In general, there are very few cases where you will want to catch an exception. This is because exceptions are thrown when someting goes seriously wrong and generally, there is nothing you can do to fix it:

  • Your database is not reachable? There is usually nothing your program can do to fix this
  • Your application does not have rights to write in a directory? There is usually nothing your program can do to fix this
  • Your hard disk is full? There is usually nothing your program can do to fix this
  • You have a SQL error?

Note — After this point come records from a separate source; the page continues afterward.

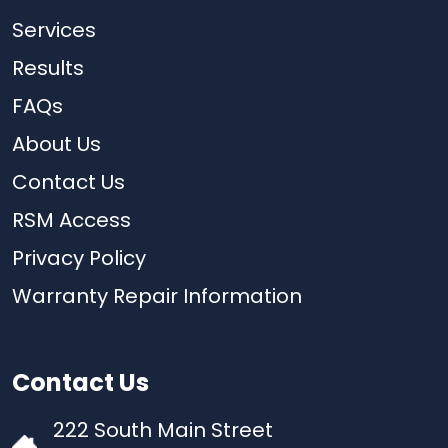
Services
Results
FAQs
About Us
Contact Us
RSM Access
Privacy Policy
Warranty Repair Information
Contact Us
222 South Main Street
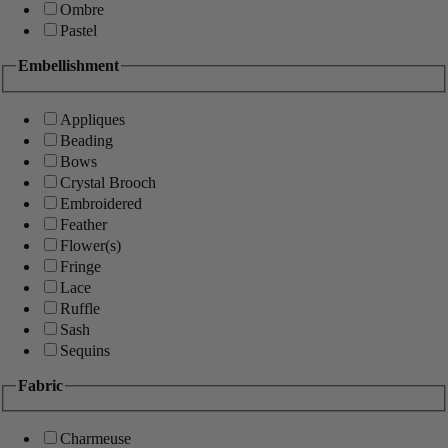
Ombre
Pastel
Embellishment
Appliques
Beading
Bows
Crystal Brooch
Embroidered
Feather
Flower(s)
Fringe
Lace
Ruffle
Sash
Sequins
Fabric
Charmeuse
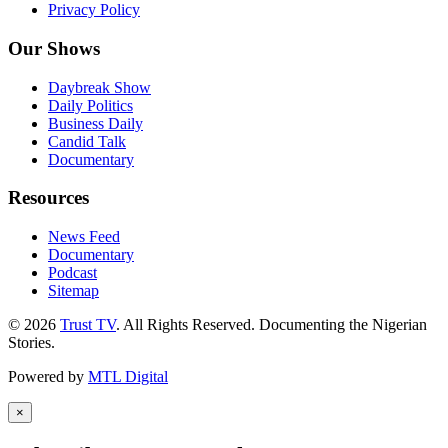
Privacy Policy
Our Shows
Daybreak Show
Daily Politics
Business Daily
Candid Talk
Documentary
Resources
News Feed
Documentary
Podcast
Sitemap
© 2026
Trust TV
. All Rights Reserved. Documenting the Nigerian
Stories.
Powered by
MTL Digital
×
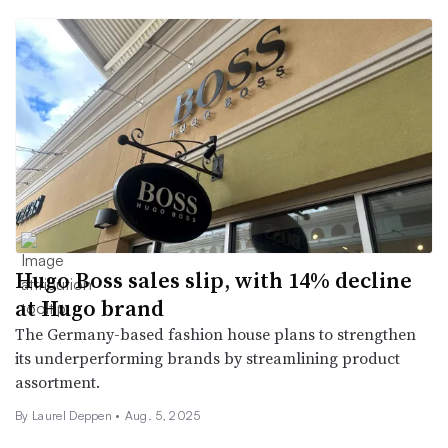
Hugo Boss sales slip, with 14% decline
at Hugo brand
The Germany-based fashion house plans to strengthen
its underperforming brands by streamlining product
assortment.
By Laurel Deppen •
Aug. 5, 2025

There is usually nothing your program can do to fix this

See? Most exceptions are meant to bubble up, so do not catch them!

So unless you are writing an error handler, or rethrowing the exception, you should always carefully consider what exceptions you want to catch and never try to catch the Exception class.

Bad:
try {
    // ...
} catch (Exception $e) {
    // NO! Catching the Exception root class is evil unless you are writing an error handler.
}
Good:
try {
    // ...
} catch (Exception $e) {
    // Do some stuff...
    // This is OK, because the exception is rethrown
    throw $e;
}

Always log exceptions with the stacktrace

Intermediate

Rule

Ok, so you read the rule just above, and you still want to catch that exception...

When logging exceptions, please log the whole stack-trace, not only the message.

Explanation

What you should NOT do:
try {
    // ...
} catch (MyException $e) {
    // This is bad, you just lost the stacktrace!
    $this->logger->error($e->getMessage());
}
Instead, the correct code is:
try {
    // ...
} catch (MyException $e) {
    // This is good, the stacktrace is logged.
    $this->logger->error($e->getMessage(), [ 'exception' => $e ]);
}

You are using a PSR-3 compatible logger, right? The PSR-3 states that you can pass an exception to the logger in the exception key of the context array. By doing so, your logger will be allowed to log the stacktrace. If an exception is ever thrown, you will have the complete stack-trace and you will know where in the code it was triggered.

Wrapping an exception? Do not lose the previous exception!

Pro

Rule

When wrapping exceptions, please pass on the root exception.

Explanation

What you should NOT do:
try {
    // ...
} catch (DatabaseException $e) {
    // This is bad, you just lost the reason why the exception happened.
    throw new MyServiceException("Something wrong happened with the database");
}

The code above is evil because you completely lost any knowledge of the DatabaseException that was triggered. What was the message? Which line of code did trigger this exception? You don't know anymore. The only thing you know is that you have a new MyServiceException that is not very helpful.

Instead, the correct code is:
try {
    // ...
} catch (DatabaseException $e) {
    // This is good. The exception is passed as 3rd parameter of the exception constructor.
    // Now, your MyServiceException embeds the DatabaseException and both stack-traces will be displayed.
    throw new MyServiceException("Something wrong happened with the database", 0, $e);
}

This is good. The third parameter to the Exception constructor is another exception (the one that triggered this exception). Most loggers and error reporting tools will show you both exceptions, so you will have a very detailed view of what is going wrong.

Heads up! You can enforce this rule using the thecodingmachine/phpstan-strict-rules package.